昔 祖母や母が作ってくれた素朴なおせちがいま 懐かしく思われます。
今は豪華になって 私など手が出ませんが(料理上手ではないので・・)祖母の味(母より祖母です・・笑)で煮しめなど作ってみたくなります。
今までのこと丁寧に記されて凄いですね!!
今日もお忙しいことでしょう。
返信する
『煮しめ』は昨今の家庭料理でも、基軸と思ったりしています♪ (夢逢人)
2012-12-28 17:23:01
yasukonさま。

お便り嬉しく読ませて頂きました。

>昔 祖母や母が作ってくれた素朴なおせちがいま 懐かしく思われます。
>今は豪華になって・・祖母の味(母より祖母です・・笑)で煮しめなど作ってみたくなります。

私の亡くなった母(大正9年生まれ)は、都心から農家に嫁いだ為か、
農作物の煮物も、年末に父の妹の叔母と共にしていました。
煮しめの椎茸で陣笠椎茸、豆腐で楯豆腐、コンニャクを手綱こんにゃく、くわいを芽出しくわい、
ハスで花蓮根、或いは親イモを八ツ頭にしたりして、子イモを煮たりして里芋の料理をしたりしていました。
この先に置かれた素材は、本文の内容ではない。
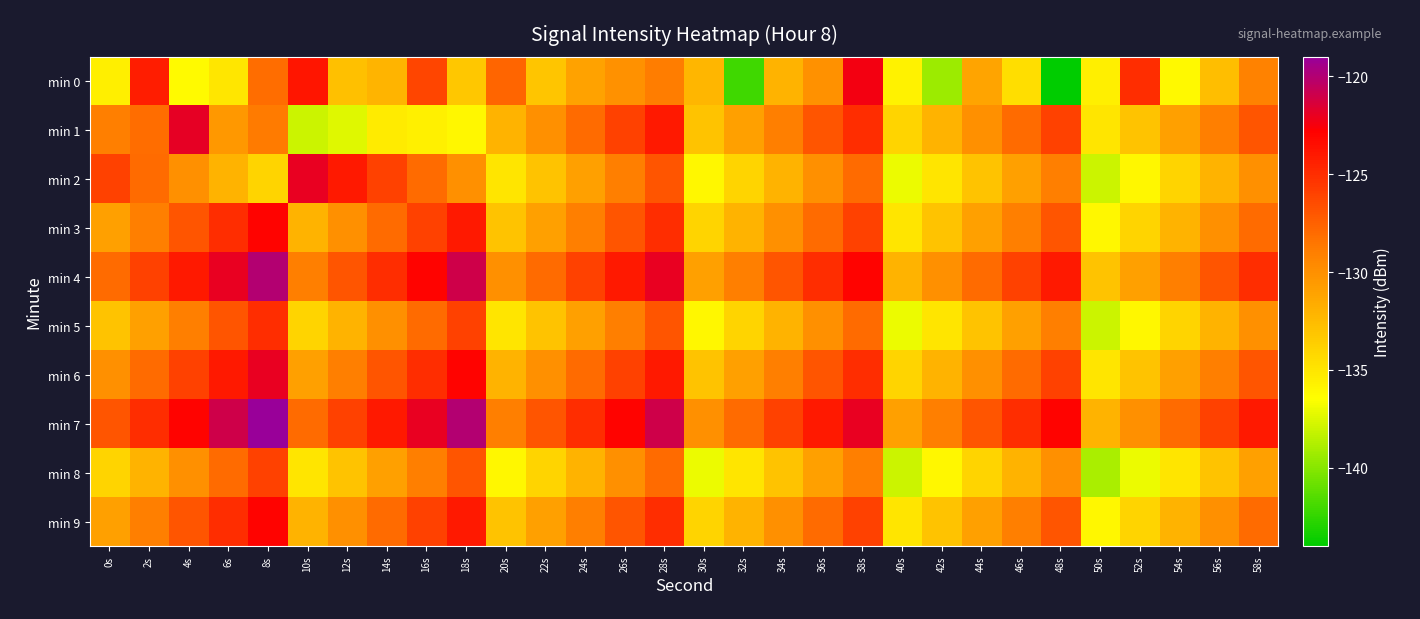

Reading left to right, list all the values displayed in this chart.

min 0: 0s=-135.6	2s=-124.2	4s=-136.2	6s=-135.1	8s=-128.1	10s=-123.9	12s=-132.8	14s=-132.2	16s=-126.2	18s=-133.2	20s=-127.8	22s=-133.1	24s=-131.1	26s=-130.0	28s=-128.9	30s=-132.3	32s=-142.0	34s=-132.0	36s=-130.1	38s=-122.4	40s=-135.7	42s=-139.3	44s=-131.2	46s=-134.6	48s=-144.0	50s=-135.6	52s=-125.0	54s=-136.1	56s=-132.7	58s=-129.2
min 1: 0s=-129.0	2s=-128.1	4s=-121.9	6s=-130.5	8s=-128.8	10s=-138.0	12s=-137.4	14s=-135.4	16s=-135.7	18s=-136.1	20s=-132.0	22s=-130.0	24s=-128.0	26s=-126.0	28s=-124.0	30s=-133.0	32s=-131.0	34s=-129.0	36s=-127.0	38s=-125.0	40s=-134.0	42s=-132.0	44s=-130.0	46s=-128.0	48s=-126.0	50s=-135.0	52s=-133.0	54s=-131.0	56s=-129.0	58s=-127.0
min 2: 0s=-126.0	2s=-128.0	4s=-130.0	6s=-132.0	8s=-134.0	10s=-122.0	12s=-124.0	14s=-126.0	16s=-128.0	18s=-130.0	20s=-135.0	22s=-133.0	24s=-131.0	26s=-129.0	28s=-127.0	30s=-136.0	32s=-134.0	34s=-132.0	36s=-130.0	38s=-128.0	40s=-137.0	42s=-135.0	44s=-133.0	46s=-131.0	48s=-129.0	50s=-138.0	52s=-136.0	54s=-134.0	56s=-132.0	58s=-130.0
min 3: 0s=-131.0	2s=-129.0	4s=-127.0	6s=-125.0	8s=-123.0	10s=-132.0	12s=-130.0	14s=-128.0	16s=-126.0	18s=-124.0	20s=-133.0	22s=-131.0	24s=-129.0	26s=-127.0	28s=-125.0	30s=-134.0	32s=-132.0	34s=-130.0	36s=-128.0	38s=-126.0	40s=-135.0	42s=-133.0	44s=-131.0	46s=-129.0	48s=-127.0	50s=-136.0	52s=-134.0	54s=-132.0	56s=-130.0	58s=-128.0
min 4: 0s=-128.0	2s=-126.0	4s=-124.0	6s=-122.0	8s=-120.0	10s=-129.0	12s=-127.0	14s=-125.0	16s=-123.0	18s=-121.0	20s=-130.0	22s=-128.0	24s=-126.0	26s=-124.0	28s=-122.0	30s=-131.0	32s=-129.0	34s=-127.0	36s=-125.0	38s=-123.0	40s=-132.0	42s=-130.0	44s=-128.0	46s=-126.0	48s=-124.0	50s=-133.0	52s=-131.0	54s=-129.0	56s=-127.0	58s=-125.0
min 5: 0s=-133.0	2s=-131.0	4s=-129.0	6s=-127.0	8s=-125.0	10s=-134.0	12s=-132.0	14s=-130.0	16s=-128.0	18s=-126.0	20s=-135.0	22s=-133.0	24s=-131.0	26s=-129.0	28s=-127.0	30s=-136.0	32s=-134.0	34s=-132.0	36s=-130.0	38s=-128.0	40s=-137.0	42s=-135.0	44s=-133.0	46s=-131.0	48s=-129.0	50s=-138.0	52s=-136.0	54s=-134.0	56s=-132.0	58s=-130.0
min 6: 0s=-130.0	2s=-128.0	4s=-126.0	6s=-124.0	8s=-122.0	10s=-131.0	12s=-129.0	14s=-127.0	16s=-125.0	18s=-123.0	20s=-132.0	22s=-130.0	24s=-128.0	26s=-126.0	28s=-124.0	30s=-133.0	32s=-131.0	34s=-129.0	36s=-127.0	38s=-125.0	40s=-134.0	42s=-132.0	44s=-130.0	46s=-128.0	48s=-126.0	50s=-135.0	52s=-133.0	54s=-131.0	56s=-129.0	58s=-127.0
min 7: 0s=-127.0	2s=-125.0	4s=-123.0	6s=-121.0	8s=-119.0	10s=-128.0	12s=-126.0	14s=-124.0	16s=-122.0	18s=-120.0	20s=-129.0	22s=-127.0	24s=-125.0	26s=-123.0	28s=-121.0	30s=-130.0	32s=-128.0	34s=-126.0	36s=-124.0	38s=-122.0	40s=-131.0	42s=-129.0	44s=-127.0	46s=-125.0	48s=-123.0	50s=-132.0	52s=-130.0	54s=-128.0	56s=-126.0	58s=-124.0
min 8: 0s=-134.0	2s=-132.0	4s=-130.0	6s=-128.0	8s=-126.0	10s=-135.0	12s=-133.0	14s=-131.0	16s=-129.0	18s=-127.0	20s=-136.0	22s=-134.0	24s=-132.0	26s=-130.0	28s=-128.0	30s=-137.0	32s=-135.0	34s=-133.0	36s=-131.0	38s=-129.0	40s=-138.0	42s=-136.0	44s=-134.0	46s=-132.0	48s=-130.0	50s=-139.0	52s=-137.0	54s=-135.0	56s=-133.0	58s=-131.0
min 9: 0s=-131.0	2s=-129.0	4s=-127.0	6s=-125.0	8s=-123.0	10s=-132.0	12s=-130.0	14s=-128.0	16s=-126.0	18s=-124.0	20s=-133.0	22s=-131.0	24s=-129.0	26s=-127.0	28s=-125.0	30s=-134.0	32s=-132.0	34s=-130.0	36s=-128.0	38s=-126.0	40s=-135.0	42s=-133.0	44s=-131.0	46s=-129.0	48s=-127.0	50s=-136.0	52s=-134.0	54s=-132.0	56s=-130.0	58s=-128.0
確か昭和30年の頃まで、御節(おせち)料理は、各家庭で作られて、
それぞれの家庭の味がありましたので、懐かしいですね。

私たち子供はこうした煮しめを食べる機会が多かったので、
人の多くの味の基本は幼年期の食べ物で決定される、と言われたりしていますので、
私は母の素朴な家庭料理で育ちましたので、懐かしく、
ときおり家内に里芋などを煮てもらいますが、少し上品すぎて微苦笑したりしています。

>今までのこと丁寧に記されて凄いですね!!

私はブログの投稿文を綴る時は、できうる限りストリー風にしなければ、
読んで下さる方が途中で中断されることを危惧して、随筆風に努力して綴っています(笑)

寒さを実感する昨今、貴女様はもとより、ご主人さま共々、お身体をご自愛をして下さい。